Also getting her used to having to sit calmly and treating before she gets anything can also help, they learn if your persistent that sitting calmly gets things not jumping biting mouthy nipping behaviour, you basically are rewarding calm behaviour with attention and treats the behaviour you want and not rewarding jumping biting mouthing behaviour. People often say these things dont work because of four reasons, they are waiting before the pups get way too over excited and hyped making it hard to get them to calm down,
are not following through enough to make sure they are calm before giving attention, not being persistent enough, and also inadvertently in error rewarding the behaviour in the first place.

Another way you can teach her controlled play once she is a bit calmer is to have a soft knotted towel, at your instigation invite play, when she starts to get hyped overexcited and starts to bite hard, say OFF stop the game and put it away, wait until she is calm and then at your instigation start it again, 
she plays nicely game continues, she starts to get hyped and rough game ceases again and so on.

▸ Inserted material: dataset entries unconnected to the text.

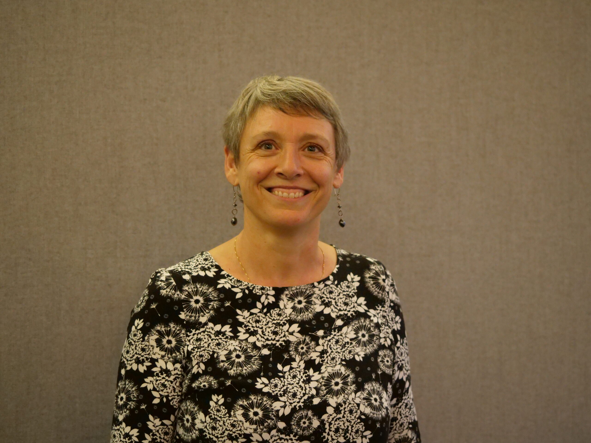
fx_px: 1366
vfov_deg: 18.4
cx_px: 296
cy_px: 222
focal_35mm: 80
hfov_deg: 24.4
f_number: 2.8
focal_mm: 40
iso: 3200
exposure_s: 1/100
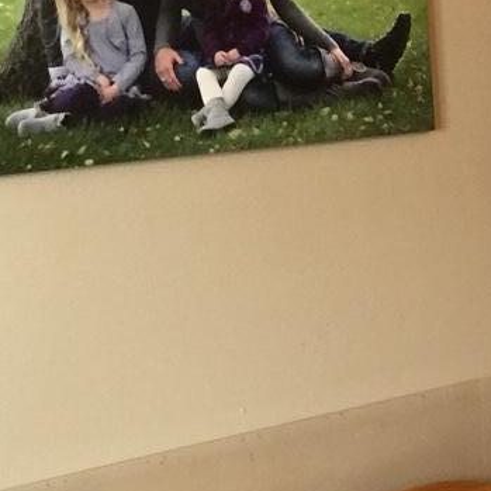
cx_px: 979
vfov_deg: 14.5
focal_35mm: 120
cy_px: 360
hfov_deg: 12.7
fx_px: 1926
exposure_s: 1/15
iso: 80
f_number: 2.2
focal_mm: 4.15
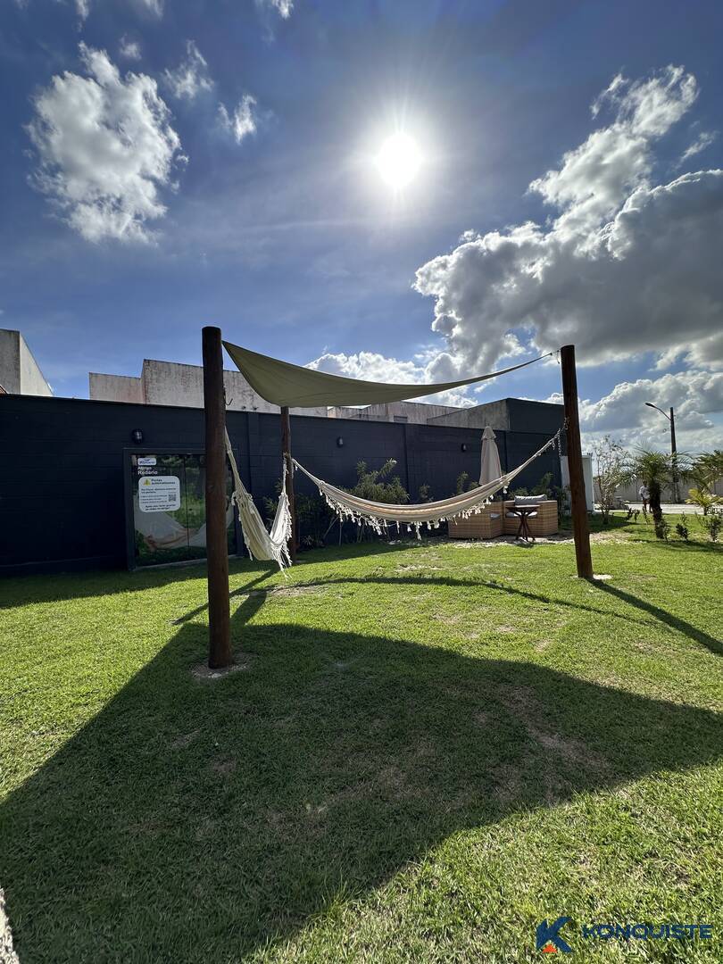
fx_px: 390
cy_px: 482
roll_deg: +2.2
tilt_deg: +2.1
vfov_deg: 102.1
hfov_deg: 85.7
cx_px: 362
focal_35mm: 14
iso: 50
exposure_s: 1/3205
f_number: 2.2
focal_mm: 2.22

You also finally need to end the game and put it away when you decide.

Making sure she has plenty of chews, stuffed Kongs and ther chew toys to take out fraustration and keep her amused will help too they especially need things like this when they are teething which is another time when biting often gets worse, you can even re-direct her onto her own toys and things she can bite and chew praising when she plays with and bites and chews them instead.


----------